[Recorded data]
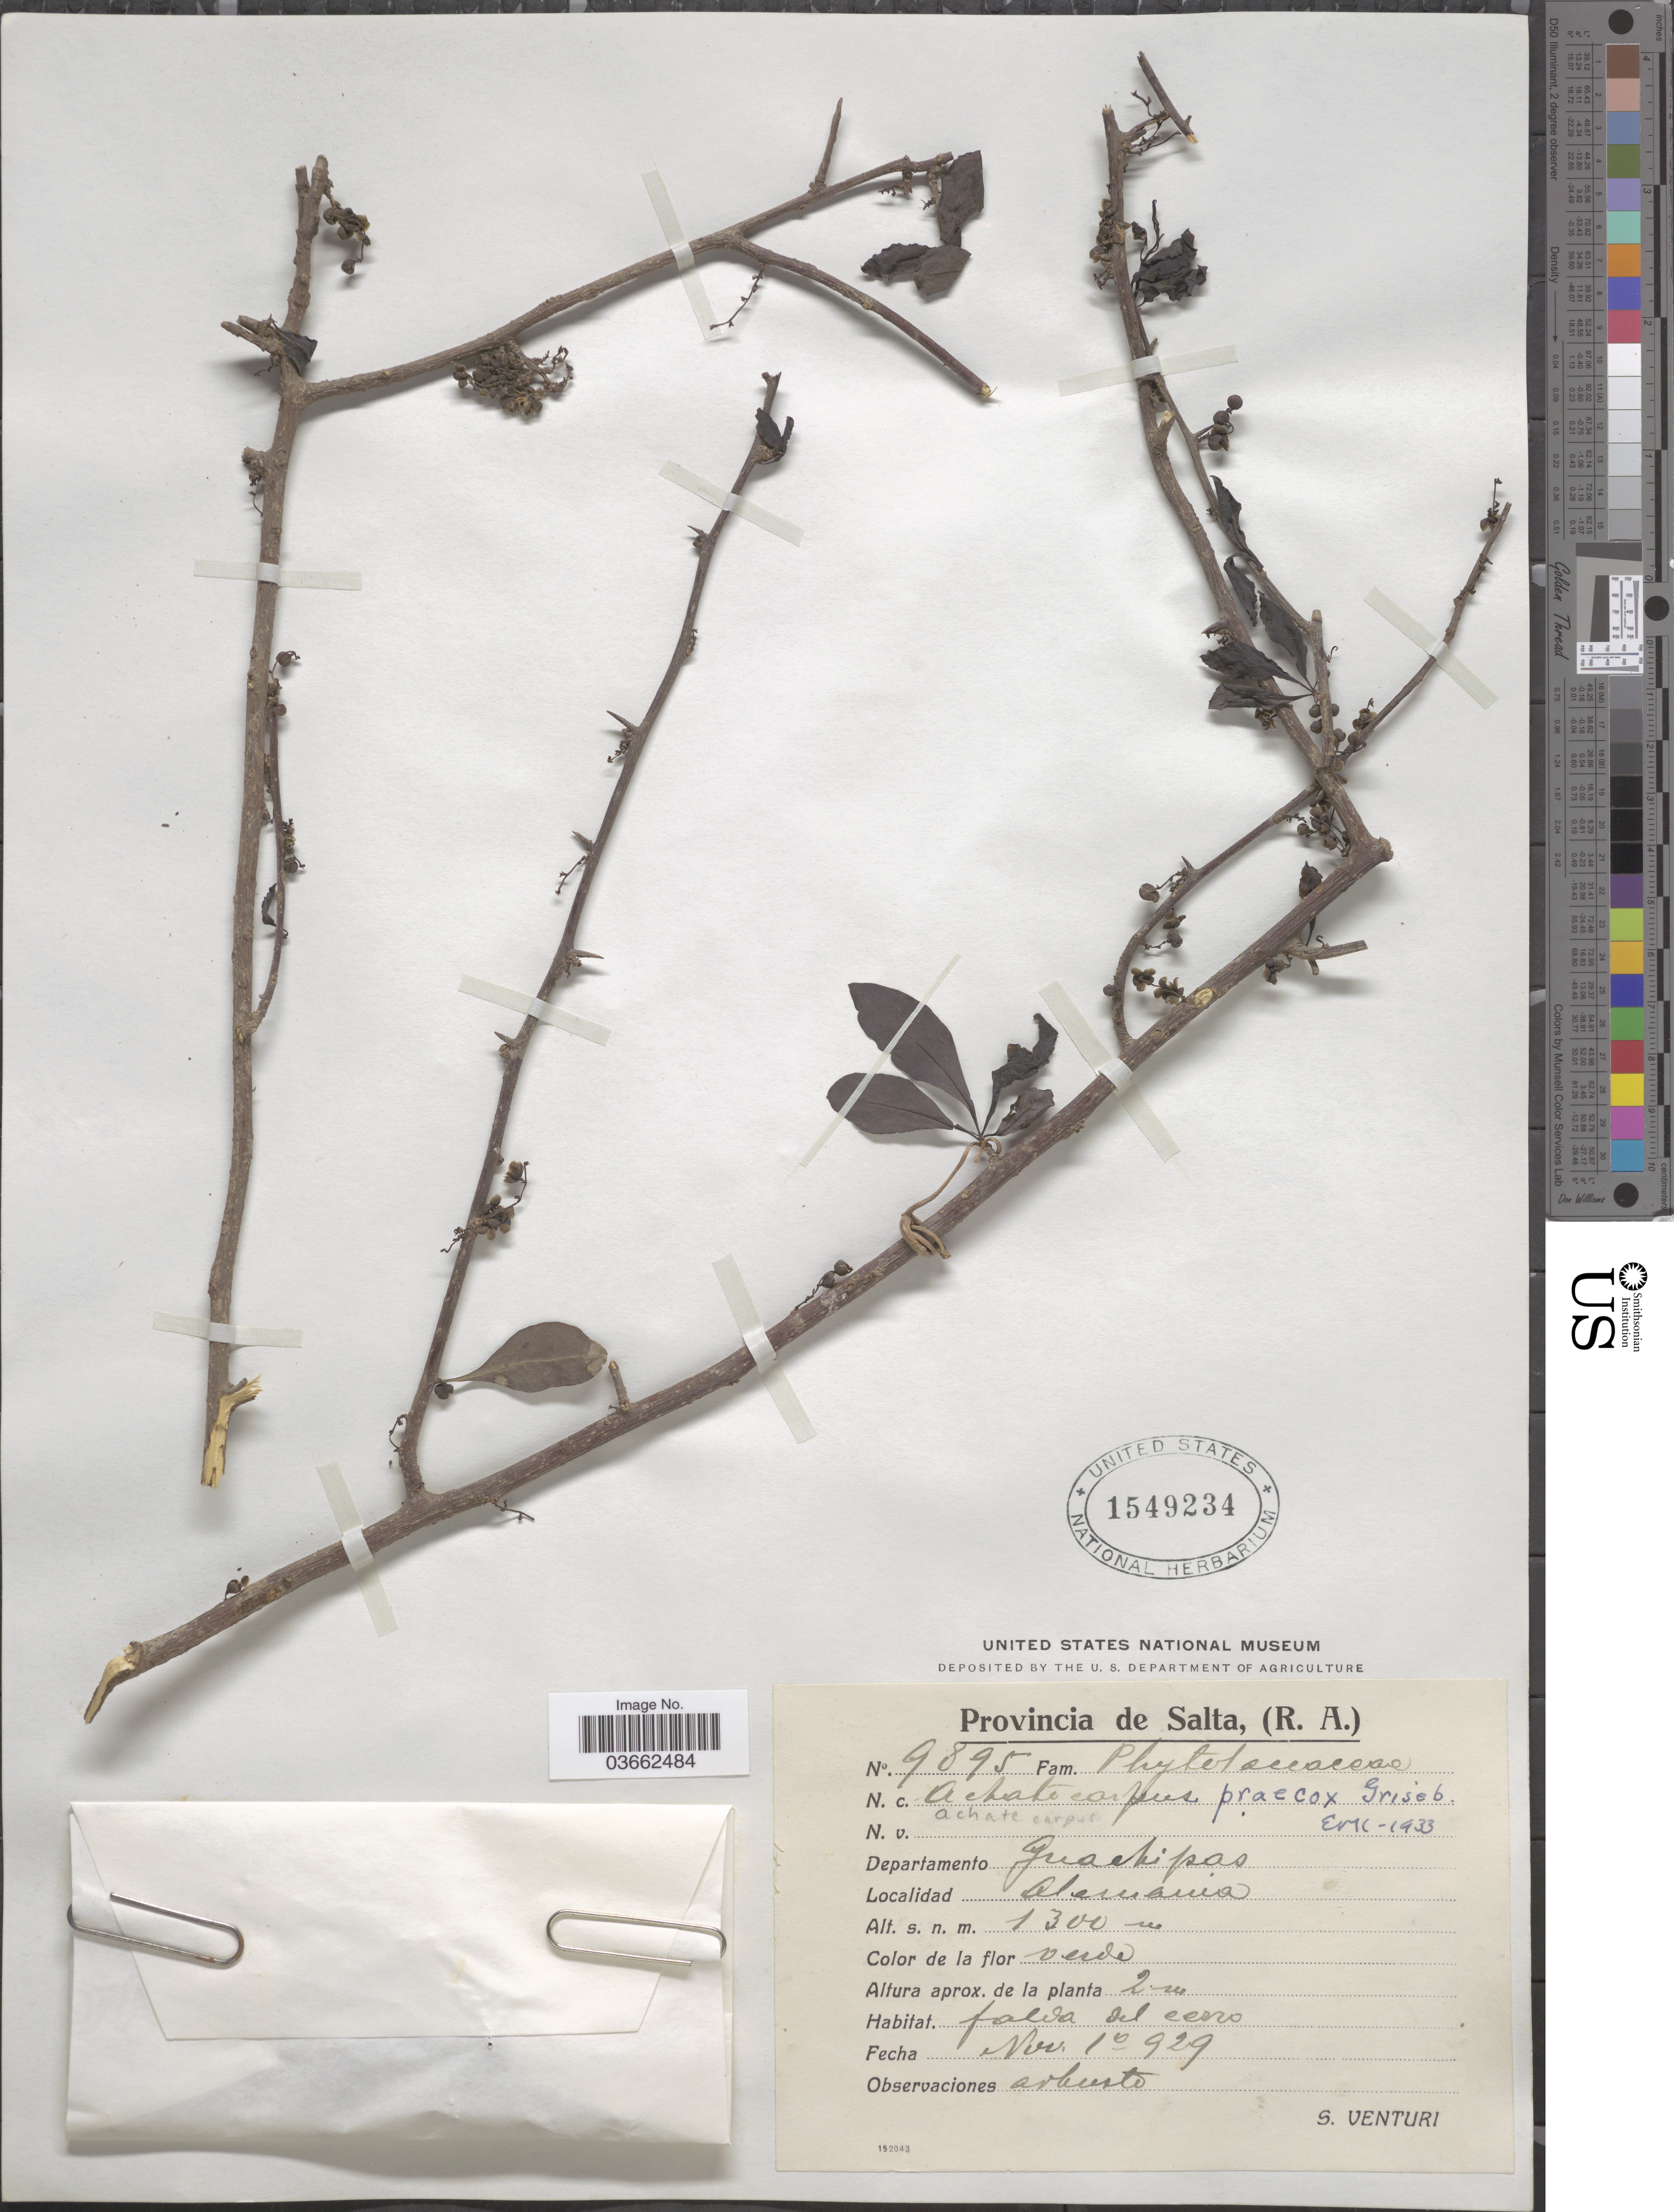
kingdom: Plantae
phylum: Tracheophyta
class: Magnoliopsida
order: Caryophyllales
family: Achatocarpaceae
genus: Achatocarpus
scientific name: Achatocarpus praecox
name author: Griseb.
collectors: S. Venturi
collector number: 9895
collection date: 1929-11-01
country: Argentina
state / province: Salta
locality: Departamento Guachipas, Alemania.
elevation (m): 1300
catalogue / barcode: US 1549234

_Task instructions_: Update the material by changing "collection date" to "date collected" and keeping everything else as it is. Leave the pictures out of your answer.

_Task output_:
kingdom: Plantae
phylum: Tracheophyta
class: Magnoliopsida
order: Caryophyllales
family: Achatocarpaceae
genus: Achatocarpus
scientific name: Achatocarpus praecox
name author: Griseb.
collectors: S. Venturi
collector number: 9895
date collected: 1929-11-01
country: Argentina
state / province: Salta
locality: Departamento Guachipas, Alemania.
elevation (m): 1300
catalogue / barcode: US 1549234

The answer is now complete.